When I was 14, Pop retired from the Navy and we relocated to Lafayette, Louisiana (near my paents’ small hometown). I entered high school there, and went on to attend what is now the University of Louisiana at Lafayette, graduating in 1974. In 1981, my employer at the time transferred me to the Houston corporate office. Within a few years I had earned a masters’ degree at the University of Houston and had started working in the City of Houston Human Resources Department, where I am still employed. I also married (and subsequently divorced) in that same period.
My sister Anne Broussard, a nursing professor, sent me an article from a nursing journal in 1995 which was essentially an advertisement for the Moebius Syndrome Foundation (MSF) and support network. I was soon in touch with Vicki McCarrell (current president of the MSF) and began receiving their newsletter, speaking/communicating with others having Moebius, etc. I attended my first Moebius conference in 1998 – it was truly an emotional, eye-opening experience! I’ve attended each conference since, and co-chaired the 2003 conference held here in Texas. I also serve on the MSF board.

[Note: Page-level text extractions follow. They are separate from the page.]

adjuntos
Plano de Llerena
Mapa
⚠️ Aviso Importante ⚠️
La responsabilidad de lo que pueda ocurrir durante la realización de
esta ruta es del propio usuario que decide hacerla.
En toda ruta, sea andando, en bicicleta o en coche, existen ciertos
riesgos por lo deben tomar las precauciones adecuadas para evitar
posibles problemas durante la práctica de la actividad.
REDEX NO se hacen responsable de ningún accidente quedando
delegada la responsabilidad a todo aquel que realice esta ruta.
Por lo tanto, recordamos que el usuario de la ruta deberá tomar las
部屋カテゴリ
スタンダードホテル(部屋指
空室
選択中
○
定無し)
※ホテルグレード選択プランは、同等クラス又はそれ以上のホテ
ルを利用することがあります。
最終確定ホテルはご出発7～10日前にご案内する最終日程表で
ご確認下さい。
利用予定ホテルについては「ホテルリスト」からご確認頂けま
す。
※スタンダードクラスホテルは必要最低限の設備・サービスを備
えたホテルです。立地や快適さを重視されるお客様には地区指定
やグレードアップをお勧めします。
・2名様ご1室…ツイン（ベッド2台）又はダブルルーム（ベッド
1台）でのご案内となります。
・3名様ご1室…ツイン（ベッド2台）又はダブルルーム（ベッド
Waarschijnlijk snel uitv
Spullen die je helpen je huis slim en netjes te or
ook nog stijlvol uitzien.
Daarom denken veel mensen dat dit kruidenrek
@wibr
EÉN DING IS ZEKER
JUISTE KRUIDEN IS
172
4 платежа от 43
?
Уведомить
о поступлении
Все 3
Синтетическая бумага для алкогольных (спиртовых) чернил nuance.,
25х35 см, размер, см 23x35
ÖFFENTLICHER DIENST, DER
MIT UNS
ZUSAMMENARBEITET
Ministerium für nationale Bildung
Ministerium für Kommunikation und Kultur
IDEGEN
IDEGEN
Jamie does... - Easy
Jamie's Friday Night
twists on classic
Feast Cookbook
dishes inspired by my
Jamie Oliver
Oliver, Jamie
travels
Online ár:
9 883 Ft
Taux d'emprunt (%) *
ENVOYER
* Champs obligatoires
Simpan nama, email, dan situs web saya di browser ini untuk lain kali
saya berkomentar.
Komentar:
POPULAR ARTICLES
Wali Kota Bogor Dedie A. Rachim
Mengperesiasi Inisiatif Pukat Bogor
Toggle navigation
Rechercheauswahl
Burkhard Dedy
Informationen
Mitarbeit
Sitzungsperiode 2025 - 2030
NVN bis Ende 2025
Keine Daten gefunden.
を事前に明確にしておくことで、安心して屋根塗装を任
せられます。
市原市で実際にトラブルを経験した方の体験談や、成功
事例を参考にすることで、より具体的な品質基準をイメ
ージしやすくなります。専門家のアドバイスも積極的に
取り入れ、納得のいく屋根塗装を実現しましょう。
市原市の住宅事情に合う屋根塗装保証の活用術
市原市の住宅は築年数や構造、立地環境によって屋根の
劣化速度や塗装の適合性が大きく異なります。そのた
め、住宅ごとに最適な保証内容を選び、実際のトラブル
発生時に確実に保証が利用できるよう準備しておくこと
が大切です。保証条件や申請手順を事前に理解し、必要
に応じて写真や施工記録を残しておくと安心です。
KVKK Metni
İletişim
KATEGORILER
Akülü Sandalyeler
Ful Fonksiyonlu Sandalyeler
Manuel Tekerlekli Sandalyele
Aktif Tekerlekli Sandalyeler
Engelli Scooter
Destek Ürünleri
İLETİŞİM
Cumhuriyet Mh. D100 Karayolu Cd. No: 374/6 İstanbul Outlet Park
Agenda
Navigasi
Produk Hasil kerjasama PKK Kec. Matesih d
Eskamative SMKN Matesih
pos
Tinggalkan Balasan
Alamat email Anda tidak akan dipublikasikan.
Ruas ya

Over the past 11 years or so I’ve made many wonderful friends in the Moebius community. I feel as though we are family to an extent. None of us really wants to have Moebius Syndrome, but since there’s nothing we can do to change that, we can certainly deal with the resulting issues and challenges. That’s what the MSF and network are all about; to raise awareness about Moebius and to conduct scientific and medical research into its possible causes.